Berkedok Karaoke, New Permata Indah di Nagoya Tempat Eksploitasi Perempuan
Oleh : Gokli
Kamis | 17-08-2017 | 15:38 WIB
tppo-00.gif
Dua terdakwa Tindak Pidana Perdagangan Orang usai menjalani pemeriksaan di PN Batam. (Foto: Gokli)

BATAMTODAY.COM, Batam - New Permata Indah di Windsor Foodcourt, bilangan Nagoya, yang selama ini dikenal orang sebagai tempat karaoke, ternyata hanya sebagai tameng. Ternyata, fokus bisnisnya mengekspoitasi perempuan pemuas nafsu pria hidung belang.

Hal ini terungkap di persidangan, saat majelis hakim Pengadilan Negeri (PN) Batam memeriksa dua terdakwa, yakni Ade Fransiska alias Ucok dan Jhony alias Atek, yang dijerat dengan UU Tindak Pidana Perdagangan Orang.

Kedua terdakwa mengaku hanya sebagai karyawan yang dipekerjakan pemilik Akeng (DPO). Ade Fransiska alias Ucok sebagai kasir, yang membukukan berapa kali para wanita yang mereka pekerjakan melayani pria hidung belang, sedangkan Jhony alias Atek, sebagai papi (nama beken germo).

Jhony berujar, bekerja di tempat karoke itu baru sekitar tiga bulan. Ia berperan mengatur waktu bookingan sekitar 30 wanita di tempat itu.

Sementara Ade mengatakan, ia mencatat dan menerima uang hasil bookingan para wanita yang mereka ekploitasi.

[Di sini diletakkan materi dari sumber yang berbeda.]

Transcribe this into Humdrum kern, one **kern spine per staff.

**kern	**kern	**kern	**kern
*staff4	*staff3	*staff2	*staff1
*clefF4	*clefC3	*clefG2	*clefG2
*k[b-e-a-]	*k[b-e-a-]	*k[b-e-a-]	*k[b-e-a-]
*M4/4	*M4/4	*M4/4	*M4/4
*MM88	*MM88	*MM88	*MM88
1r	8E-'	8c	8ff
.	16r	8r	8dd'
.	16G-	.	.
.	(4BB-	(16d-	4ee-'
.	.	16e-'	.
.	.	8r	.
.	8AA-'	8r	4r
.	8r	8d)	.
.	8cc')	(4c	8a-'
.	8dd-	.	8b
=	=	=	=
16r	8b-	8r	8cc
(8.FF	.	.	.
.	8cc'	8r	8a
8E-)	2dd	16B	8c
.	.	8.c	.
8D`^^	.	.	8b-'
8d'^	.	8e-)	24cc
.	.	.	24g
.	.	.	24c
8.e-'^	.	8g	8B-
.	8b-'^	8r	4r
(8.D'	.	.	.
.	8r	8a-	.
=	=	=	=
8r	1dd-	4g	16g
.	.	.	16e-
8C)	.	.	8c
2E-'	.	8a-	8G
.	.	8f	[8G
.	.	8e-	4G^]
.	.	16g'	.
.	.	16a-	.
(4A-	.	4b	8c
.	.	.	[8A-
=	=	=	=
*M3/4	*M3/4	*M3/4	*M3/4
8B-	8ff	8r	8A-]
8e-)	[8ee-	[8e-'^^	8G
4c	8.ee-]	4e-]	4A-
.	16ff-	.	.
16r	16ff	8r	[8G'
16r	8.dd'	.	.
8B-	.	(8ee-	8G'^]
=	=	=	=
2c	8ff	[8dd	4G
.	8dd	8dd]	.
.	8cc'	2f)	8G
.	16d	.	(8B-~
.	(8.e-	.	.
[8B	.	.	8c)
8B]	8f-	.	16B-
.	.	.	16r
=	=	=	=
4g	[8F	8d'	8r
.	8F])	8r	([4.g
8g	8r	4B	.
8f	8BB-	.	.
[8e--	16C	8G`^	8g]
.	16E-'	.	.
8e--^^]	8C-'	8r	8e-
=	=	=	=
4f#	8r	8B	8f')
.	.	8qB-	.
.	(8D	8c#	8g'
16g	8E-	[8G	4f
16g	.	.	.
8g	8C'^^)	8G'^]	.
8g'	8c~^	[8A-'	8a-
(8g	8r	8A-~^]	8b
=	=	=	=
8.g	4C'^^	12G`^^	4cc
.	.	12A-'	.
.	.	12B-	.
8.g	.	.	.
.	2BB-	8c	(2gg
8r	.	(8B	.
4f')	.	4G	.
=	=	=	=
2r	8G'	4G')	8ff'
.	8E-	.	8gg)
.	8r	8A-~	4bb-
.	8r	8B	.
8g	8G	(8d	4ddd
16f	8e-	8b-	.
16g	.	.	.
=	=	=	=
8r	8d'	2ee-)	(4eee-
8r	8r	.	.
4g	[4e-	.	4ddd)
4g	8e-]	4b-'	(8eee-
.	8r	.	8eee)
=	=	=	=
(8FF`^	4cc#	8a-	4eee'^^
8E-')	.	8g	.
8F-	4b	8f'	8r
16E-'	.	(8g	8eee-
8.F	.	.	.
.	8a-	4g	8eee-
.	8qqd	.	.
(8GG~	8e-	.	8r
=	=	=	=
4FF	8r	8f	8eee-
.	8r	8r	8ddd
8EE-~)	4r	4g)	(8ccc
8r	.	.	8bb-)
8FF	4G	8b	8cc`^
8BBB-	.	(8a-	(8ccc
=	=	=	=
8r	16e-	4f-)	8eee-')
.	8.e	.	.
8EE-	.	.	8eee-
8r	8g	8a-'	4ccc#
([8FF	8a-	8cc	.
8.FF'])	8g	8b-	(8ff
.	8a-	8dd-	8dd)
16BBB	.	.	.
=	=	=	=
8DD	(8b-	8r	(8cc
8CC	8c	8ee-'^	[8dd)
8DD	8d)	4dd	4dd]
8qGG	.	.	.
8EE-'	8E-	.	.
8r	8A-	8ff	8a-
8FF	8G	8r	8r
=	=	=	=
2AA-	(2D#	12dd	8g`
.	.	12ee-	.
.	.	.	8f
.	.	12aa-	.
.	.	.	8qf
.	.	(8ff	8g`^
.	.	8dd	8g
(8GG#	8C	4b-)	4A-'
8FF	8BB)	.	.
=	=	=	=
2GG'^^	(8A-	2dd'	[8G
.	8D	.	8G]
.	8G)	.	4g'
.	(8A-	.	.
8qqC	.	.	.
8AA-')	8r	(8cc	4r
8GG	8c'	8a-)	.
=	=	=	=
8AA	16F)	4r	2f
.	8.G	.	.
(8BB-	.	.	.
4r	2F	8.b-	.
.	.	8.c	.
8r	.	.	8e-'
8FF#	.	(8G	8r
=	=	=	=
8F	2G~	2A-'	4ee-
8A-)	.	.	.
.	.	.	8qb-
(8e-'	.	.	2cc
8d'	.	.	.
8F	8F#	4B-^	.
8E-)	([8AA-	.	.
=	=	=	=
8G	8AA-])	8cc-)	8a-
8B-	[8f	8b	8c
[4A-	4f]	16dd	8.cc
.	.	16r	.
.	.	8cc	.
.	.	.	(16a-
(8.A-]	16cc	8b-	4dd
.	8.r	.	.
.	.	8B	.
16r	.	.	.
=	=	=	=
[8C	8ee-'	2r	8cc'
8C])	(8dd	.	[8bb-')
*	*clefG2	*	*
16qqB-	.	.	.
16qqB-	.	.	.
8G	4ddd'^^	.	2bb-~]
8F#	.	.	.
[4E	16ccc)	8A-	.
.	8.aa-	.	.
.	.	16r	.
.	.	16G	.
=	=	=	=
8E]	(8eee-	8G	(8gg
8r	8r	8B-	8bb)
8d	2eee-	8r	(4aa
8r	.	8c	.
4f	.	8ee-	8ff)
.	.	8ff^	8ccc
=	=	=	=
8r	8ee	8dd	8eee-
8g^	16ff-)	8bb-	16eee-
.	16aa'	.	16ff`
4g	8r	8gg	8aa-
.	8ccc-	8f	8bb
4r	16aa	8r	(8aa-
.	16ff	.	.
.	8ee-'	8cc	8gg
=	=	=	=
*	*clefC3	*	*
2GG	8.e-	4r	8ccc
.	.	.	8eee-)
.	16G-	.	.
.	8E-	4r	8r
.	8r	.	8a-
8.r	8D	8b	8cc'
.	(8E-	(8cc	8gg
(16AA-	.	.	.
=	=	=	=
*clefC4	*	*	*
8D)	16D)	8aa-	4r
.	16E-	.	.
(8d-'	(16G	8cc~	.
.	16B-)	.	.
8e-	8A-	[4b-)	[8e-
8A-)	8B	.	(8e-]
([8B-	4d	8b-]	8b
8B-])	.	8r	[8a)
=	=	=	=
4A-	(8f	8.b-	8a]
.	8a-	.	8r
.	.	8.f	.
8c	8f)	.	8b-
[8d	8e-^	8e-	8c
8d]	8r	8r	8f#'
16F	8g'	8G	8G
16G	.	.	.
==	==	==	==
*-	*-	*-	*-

"Uang hasil bokingan dibagi dua. 50 persen untuk wanita yang dibooking dan 50 persen untuk pemasukan bos (Akeng)," kata dia, Rabu (16/8/2017).

Uang hasil bookingan itu, sambung Ade, diserahkan kepada PSK itu per bulannya. Rata-rata para PSK itu dibooking untuk short time sebesar Rp500-600 ribu, sedangkan long time sebesar Rp1 juta.

"Di tempat itu (New Permata Indah) ada 25-30 wanita yang bisa dibooking dan ada juga yang tidak bisa. Kalau yang tidak bisa dibooking khusus melayani tamu untuk memandu lagi karoke aja," jelasnya.

Ironisnya, para wanita yang dipekerjakan untuk melayani pria hidung belang itu tidak dibekali dengan alat kontrasepsi. Mereka, dibiarkan begitu saja melakukan hubungan intim tanpa ada jaminan perlindungan kesehatan.

"Tergantung mereka (PSK) kalau mau beli alat kontrasepsinya. Kalau dari kami, tidak ada," ujar dia.

Menggeluti bisnis perdagangan orang ini, Ade mengaku diupah Rp3 juta perbulan. Sementara Jhony yang merupakan papi tak mau menyebutkan berapa besar upah yang dia terima dari Akeng, sang pemilik bisnis.

Disinggung majelis hakim, Iman Budi, Hera Polosia dan Reditte Ika Septina terkait awal penangkapan. Kata kedua terdakwa, yang diamankan Polisi hanya ada empat orang, mereka berdua dan dua korban. Sedangkan Akeng, selaku pemilik tidak turut ditangkap.

"Bosnya saat itu tidak di tempat. Jadi yang ditangkap Polisi kami bedua dan dua korban," timpal Jhony.

Setelah pemeriksaan terdakwa, pekan depan majelis akan kembali membuka sidang dengan agenda pembacaan surat tuntutan dari jaksa penuntut umum. Kedua terdakwa ini terancam dipenjara 15 tahun, sesuai dengan pasal yang didakwakan yakni pasal 2 ayat (1) UU nomor 21 tahun 2007 atau kedua pasal 296, jo pasal 55 ayat (1) ke-1 KUHP.